Charles Explorer logo
🇬🇧

Is continuous infusion of imipenem always the best choice?

Publication at First Faculty of Medicine |
2017

Abstract

Monte Carlo simulations allow prediction and comparison of concentration-time profiles arising from different dosing regimens in a defined population, provided a population pharmacokinetic model has been established. The aims of this study were to evaluate the population pharmacokinetics of imipenem in critically ill patients with hospital-acquired pneumonia (HAP) and to assess the probability of target attainment (PTA) and cumulative fraction of response (CFR) using EUCAST data.

A two-compartment model based on a data set of 19 subjects was employed. Various dosage regimens at 0.5-h and 3-h infusion rates and as continuous infusion were evaluated against the pharmacodynamic targets of 20%fT(>MIC), 40% fT(>MIC) and 100%fT(>MIC).

For the target of 40% fT(>MIC), all 0.5-h infusion regimens achieved optimal exposures (CFR >= 90%) against Escherichia coli and Staphylococcus aureus, with nearly optimal exposure against Klebsiella pneumoniae (CFR >= 89.4%). The 3-h infusions and continuous infusion exceeded 97% CFR against all pathogens with the exception of Pseudomonas aeruginosa and Acinetobacter spp., where the maximum CFRs were 85.5% and 88.4%, respectively.

For the 100%fT(>MIC) target, only continuous infusion was associated with nearly optimal exposures.

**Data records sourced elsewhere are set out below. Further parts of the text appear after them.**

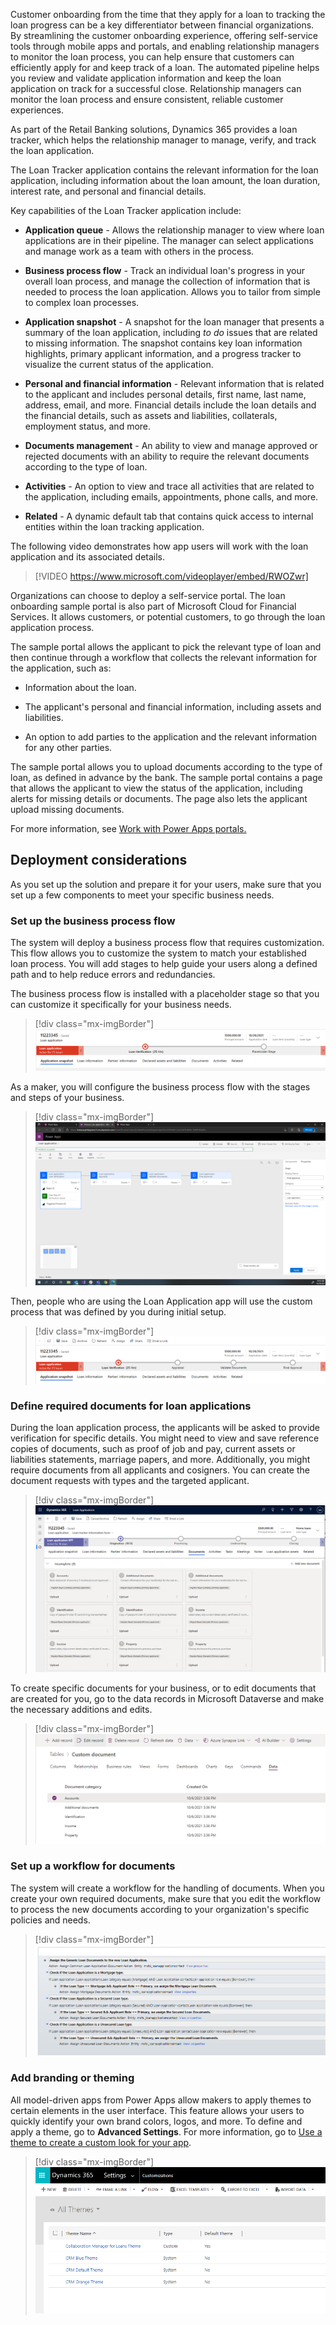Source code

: Customer onboarding from the time that they apply for a loan to tracking the loan progress can be a key differentiator between financial organizations. By streamlining the customer onboarding experience, offering self-service tools through mobile apps and portals, and enabling relationship managers to monitor the loan process, you can help ensure that customers can efficiently apply for and keep track of a loan. The automated pipeline helps you review and validate application information and keep the loan application on track for a successful close. Relationship managers can monitor the loan process and ensure consistent, reliable customer experiences.

As part of the Retail Banking solutions, Dynamics 365 provides a loan tracker, which helps the relationship manager to manage, verify, and track the loan application.

The Loan Tracker application contains the relevant information for the loan application, including information about the loan amount, the loan duration, interest rate, and personal and financial details.

Key capabilities of the Loan Tracker application include:

- **Application queue** - Allows the relationship manager to view where loan applications are in their pipeline. The manager can select applications and manage work as a team with others in the process.

- **Business process flow** - Track an individual loan's progress in your overall loan process, and manage the collection of information that is needed to process the loan application. Allows you to tailor from simple to complex loan processes.

- **Application snapshot** - A snapshot for the loan manager that presents a summary of the loan application, including *to do* issues that are related to missing information. The snapshot contains key loan information highlights, primary applicant information, and a progress tracker to visualize the current status of the application.

- **Personal and financial information** - Relevant information that is related to the applicant and includes personal details, first name, last name, address, email, and more. Financial details include the loan details and the financial details, such as assets and liabilities, collaterals, employment status, and more.

- **Documents management** - An ability to view and manage approved or rejected documents with an ability to require the relevant documents according to the type of loan.

- **Activities** - An option to view and trace all activities that are related to the application, including emails, appointments, phone calls, and more.

- **Related** - A dynamic default tab that contains quick access to internal entities within the loan tracking application.

The following video demonstrates how app users will work with the loan application and its associated details.

> [!VIDEO https://www.microsoft.com/videoplayer/embed/RWOZwr]

Organizations can choose to deploy a self-service portal. The loan onboarding sample portal is also part of Microsoft Cloud for Financial Services. It allows customers, or potential customers, to go through the loan application process.

The sample portal allows the applicant to pick the relevant type of loan and then continue through a workflow that collects the relevant information for the application, such as:

-   Information about the loan.

-   The applicant's personal and financial information, including assets and liabilities.

-   An option to add parties to the application and the relevant information for any other parties.

The sample portal allows you to upload documents according to the type of loan, as defined in advance by the bank. The sample portal contains a page that allows the applicant to view the status of the application, including alerts for missing details or documents. The page also lets the applicant upload missing documents.

For more information, see [Work with Power Apps portals.](/training/paths/work-power-apps-portals/?azure-portal=true)

## Deployment considerations

As you set up the solution and prepare it for your users, make sure that you set up a few components to meet your specific business needs.

### Set up the business process flow

The system will deploy a business process flow that requires customization. This flow allows you to customize the system to match your established loan process. You will add stages to help guide your users along a defined path and to help reduce errors and redundancies.

The business process flow is installed with a placeholder stage so that you can customize it specifically for your business needs.

> [!div class="mx-imgBorder"]
> [![Screenshot of the default business process flow that you will need to customize.](../media/default-business-process-flow.png)](../media/default-business-process-flow.png#lightbox)

As a maker, you will configure the business process flow with the stages and steps of your business.

> [!div class="mx-imgBorder"]
> [![Screenshot of the business process flow editor.](../media/editor.png)](../media/editor.png#lightbox)

Then, people who are using the Loan Application app will use the custom process that was defined by you during initial setup.

> [!div class="mx-imgBorder"]
> [![Screenshot of the customized business process flow.](../media/customized-business-process-flow.png)](../media/customized-business-process-flow.png#lightbox)

### Define required documents for loan applications

During the loan application process, the applicants will be asked to provide verification for specific details. You might need to view and save reference copies of documents, such as proof of job and pay, current assets or liabilities statements, marriage papers, and more. Additionally, you might require documents from all applicants and cosigners. You can create the document requests with types and the targeted applicant.

> [!div class="mx-imgBorder"]
> [![Screenshot from the Loan Application app, showing the Documents tab.](../media/documents.png)](../media/documents.png#lightbox)

To create specific documents for your business, or to edit documents that are created for you, go to the data records in Microsoft Dataverse and make the necessary additions and edits.

> [!div class="mx-imgBorder"]
> [![Screenshot of the user interface of how to add a document for loan processing.](../media/add-document.png)](../media/add-document.png#lightbox)

### Set up a workflow for documents

The system will create a workflow for the handling of documents. When you create your own required documents, make sure that you edit the workflow to process the new documents according to your organization's specific policies and needs.

> [!div class="mx-imgBorder"]
> [![Screenshot of the workflow definition for processing documents.](../media/workflow-definition.png)](../media/workflow-definition.png#lightbox)

### Add branding or theming

All model-driven apps from Power Apps allow makers to apply themes to certain elements in the user interface. This feature allows your users to quickly identify your own brand colors, logos, and more. To define and apply a theme, go to **Advanced Settings**. For more information, go to [Use a theme to create a custom look for your app](/power-apps/maker/model-driven-apps/create-themes-organization-branding/?azure-portal=true).

> [!div class="mx-imgBorder"]
> [![Screenshot of editing and applying a different theme to your app.](../media/theme.png)](../media/theme.png#lightbox)
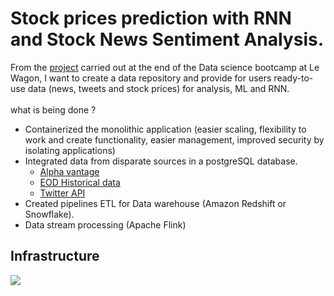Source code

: # Stock prices prediction with RNN and Stock News Sentiment Analysis.
From the [project](https://github.com/FrCloers/stock_news_pred) carried out at the end of the Data science bootcamp at Le Wagon, I want to create a data repository and provide for users ready-to-use data (news, tweets and stock prices) for analysis, ML and RNN. 
<br><br />
what is being done ?
- Containerized the monolithic application (easier scaling, flexibility to work and create functionality, easier management, improved security by isolating applications)
- Integrated data from disparate sources in a postgreSQL database.
    - [Alpha vantage](https://www.alphavantage.co/documentation/)
    - [EOD Historical data](https://eodhistoricaldata.com/financial-apis/financial-news-api/)
    - [Twitter API](https://developer.twitter.com/en/docs/twitter-api)
- Created pipelines ETL for Data warehouse (Amazon Redshift or Snowflake).
- Data stream processing (Apache Flink)

## Infrastructure  
<img src="https://docs.google.com/drawings/d/e/2PACX-1vT__ZhdYUCwcakf5-tnuEDev2UXDrCnYE2dP62SLgbIrfUz0Eb_GKW-On-toyCjKPzr1sdn7X2et1um/pub?w=480&amp;h=360">
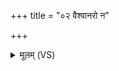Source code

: +++
title = "०२ वैश्वानरो न"

+++
<details><summary>मूलम् (VS)</summary>

वै॑श्वान॒रो न॒ आग॑मदि॒मं य॒ज्ञं स॒जूरुप॑। अ॒ग्निरु॒क्थेष्वंह॑सु ॥
</details>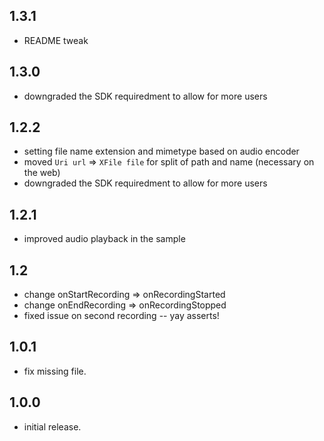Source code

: ## 1.3.1

* README tweak

## 1.3.0

* downgraded the SDK requiredment to allow for more users

## 1.2.2

* setting file name extension and mimetype based on audio encoder
* moved `Uri url` => `XFile file` for split of path and name (necessary on the web)
* downgraded the SDK requiredment to allow for more users

## 1.2.1

* improved audio playback in the sample

## 1.2

* change onStartRecording => onRecordingStarted
* change onEndRecording => onRecordingStopped
* fixed issue on second recording -- yay asserts!

## 1.0.1

* fix missing file.

## 1.0.0

* initial release.
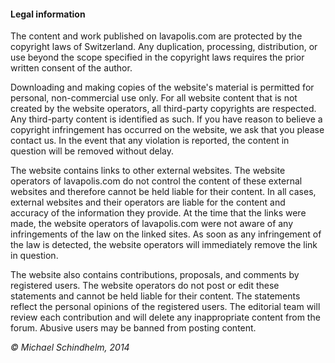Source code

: #### Legal information

The content and work published on lavapolis.com are protected by the copyright laws of Switzerland. Any duplication, processing, distribution, or use beyond the scope specified in the copyright laws requires the prior written consent of the author.

Downloading and making copies of the website's material is permitted for personal, non-commercial use only. For all website content that is not created by the website operators, all third-party copyrights are respected. Any third-party content is identified as such. If you have reason to believe a copyright infringement has occurred on the website, we ask that you please contact us. In the event that any violation is reported, the content in question will be removed without delay.

The website contains links to other external websites. The website operators of lavapolis.com do not control the content of these external websites and therefore cannot be held liable for their content. In all cases, external websites and their operators are liable for the content and accuracy of the information they provide. At the time that the links were made, the website operators of lavapolis.com were not aware of any infringements of the law on the linked sites. As soon as any infringement of the law is detected, the website operators will immediately remove the link in question.

The website also contains contributions, proposals, and comments by registered users. The website operators do not post or edit these statements and cannot be held liable for their content. The statements reflect the personal opinions of the registered users. The editorial team will review each contribution and will delete any inappropriate content from the forum. Abusive users may be banned from posting content.

_© Michael Schindhelm, 2014_
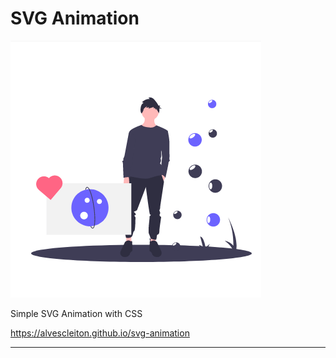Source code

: <h1>SVG Animation</h1>

<img src="github/preview.gif" alt="SVG Animation">

Simple SVG Animation with CSS

https://alvescleiton.github.io/svg-animation

---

Higher PTAs for the targets of 40% fT(> MIC) and 100%fT(>MIC) were achieved with 3-h infusions and continuous infusion in comparison with 0.5-h infusions; however, continuous infusion carries a risk of not reaching the MIC of less susceptible pathogens in a higher proportion of patients.

In critically ill patients with HAP with risk factors for Gram-negative non-fermenting bacteria, maximum doses administered as extended infusions may be necessary.